Dans cette version, le conflit entre Noé et sa femme est plutôt anecdotique, Madame Noé se ralliant finalement sans trop de résistance au projet collectif et se montrant même réconfortante envers son époux. Décalée dans sa veste couture rose, la mezzo-soprano Anne-Lise Polchlopek à la voix ample et au timbre rond varie les couleurs de ses registres vocaux pour se prêter aux intentions comiques ou sérieuses du personnage. Les deux chanteurs professionnels savent adapter leurs moyens en se mêlant aux voix d’enfants, avec générosité.

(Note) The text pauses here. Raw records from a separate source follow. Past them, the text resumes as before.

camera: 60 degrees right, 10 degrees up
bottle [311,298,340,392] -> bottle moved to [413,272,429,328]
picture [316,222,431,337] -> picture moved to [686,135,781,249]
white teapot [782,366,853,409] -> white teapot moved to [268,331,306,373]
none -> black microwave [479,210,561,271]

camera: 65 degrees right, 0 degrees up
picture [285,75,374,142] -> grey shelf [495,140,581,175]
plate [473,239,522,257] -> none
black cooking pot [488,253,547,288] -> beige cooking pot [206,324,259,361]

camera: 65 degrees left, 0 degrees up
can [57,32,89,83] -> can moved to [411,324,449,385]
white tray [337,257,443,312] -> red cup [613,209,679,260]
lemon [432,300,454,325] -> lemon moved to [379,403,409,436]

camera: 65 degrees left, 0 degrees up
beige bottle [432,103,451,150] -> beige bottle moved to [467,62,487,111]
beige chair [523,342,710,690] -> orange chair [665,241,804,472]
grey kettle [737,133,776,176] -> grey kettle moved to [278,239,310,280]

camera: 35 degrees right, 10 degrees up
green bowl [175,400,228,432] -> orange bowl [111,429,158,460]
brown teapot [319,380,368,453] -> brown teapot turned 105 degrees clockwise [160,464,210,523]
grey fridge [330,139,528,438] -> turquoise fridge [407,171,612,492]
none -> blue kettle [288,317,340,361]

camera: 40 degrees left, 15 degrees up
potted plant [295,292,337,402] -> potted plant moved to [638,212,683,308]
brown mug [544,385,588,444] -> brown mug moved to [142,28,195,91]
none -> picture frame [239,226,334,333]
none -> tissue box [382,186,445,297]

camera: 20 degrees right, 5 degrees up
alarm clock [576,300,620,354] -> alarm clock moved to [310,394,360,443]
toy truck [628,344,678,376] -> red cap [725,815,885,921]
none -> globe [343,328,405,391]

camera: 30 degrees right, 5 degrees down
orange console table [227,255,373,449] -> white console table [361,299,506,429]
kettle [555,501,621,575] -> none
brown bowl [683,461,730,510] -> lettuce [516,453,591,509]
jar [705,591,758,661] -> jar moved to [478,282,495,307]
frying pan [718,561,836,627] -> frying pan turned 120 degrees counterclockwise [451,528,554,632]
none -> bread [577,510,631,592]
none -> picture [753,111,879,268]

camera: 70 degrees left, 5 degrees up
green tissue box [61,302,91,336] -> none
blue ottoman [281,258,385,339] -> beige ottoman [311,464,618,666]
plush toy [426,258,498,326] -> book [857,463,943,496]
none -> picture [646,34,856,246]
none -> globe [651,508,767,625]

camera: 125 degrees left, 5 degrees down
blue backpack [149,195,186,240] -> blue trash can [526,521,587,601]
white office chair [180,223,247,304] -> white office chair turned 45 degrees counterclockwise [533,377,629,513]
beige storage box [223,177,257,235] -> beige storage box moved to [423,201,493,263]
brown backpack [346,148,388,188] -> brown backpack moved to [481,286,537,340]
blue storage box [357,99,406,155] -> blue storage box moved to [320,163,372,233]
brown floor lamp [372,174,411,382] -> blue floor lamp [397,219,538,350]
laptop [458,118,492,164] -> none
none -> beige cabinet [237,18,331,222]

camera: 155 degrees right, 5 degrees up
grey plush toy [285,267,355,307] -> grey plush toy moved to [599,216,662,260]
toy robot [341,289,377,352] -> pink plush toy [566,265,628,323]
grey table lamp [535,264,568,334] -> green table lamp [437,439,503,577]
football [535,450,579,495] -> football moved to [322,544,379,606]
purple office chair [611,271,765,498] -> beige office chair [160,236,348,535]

La direction précise et vigoureuse d’Olivier Opdebeeck rassemble tous les participants de l’orchestre constitué de onze musiciens professionnels issus de l’Orchestre Régional de Normandie et d’une quarantaine d’élèves de l’orchestre pédagogique du CRR encadrés de professeurs référents. L’orchestre sonne soit délicatement lors des solos des instrumentistes, soit brillamment dans les tutti avec l’instrumentarium respecté et des cuivres disposés en stéréophonie dans les loges de côté. L’effet sonore est ainsi grandiose lors du finale, enveloppant l’auditoire se mettant à rêver sous un ciel étoilé (celui du plafond du théâtre) à une issue heureuse. C’est alors soulagé qu’il voit le fond de scène s’ouvrir directement sur la rue, espoir d’un monde renaissant, source de lumière vers laquelle chaque protagoniste se dirige, enfin libre.
Et c’est un déluge d’applaudissements qui récompense l’ensemble de la production.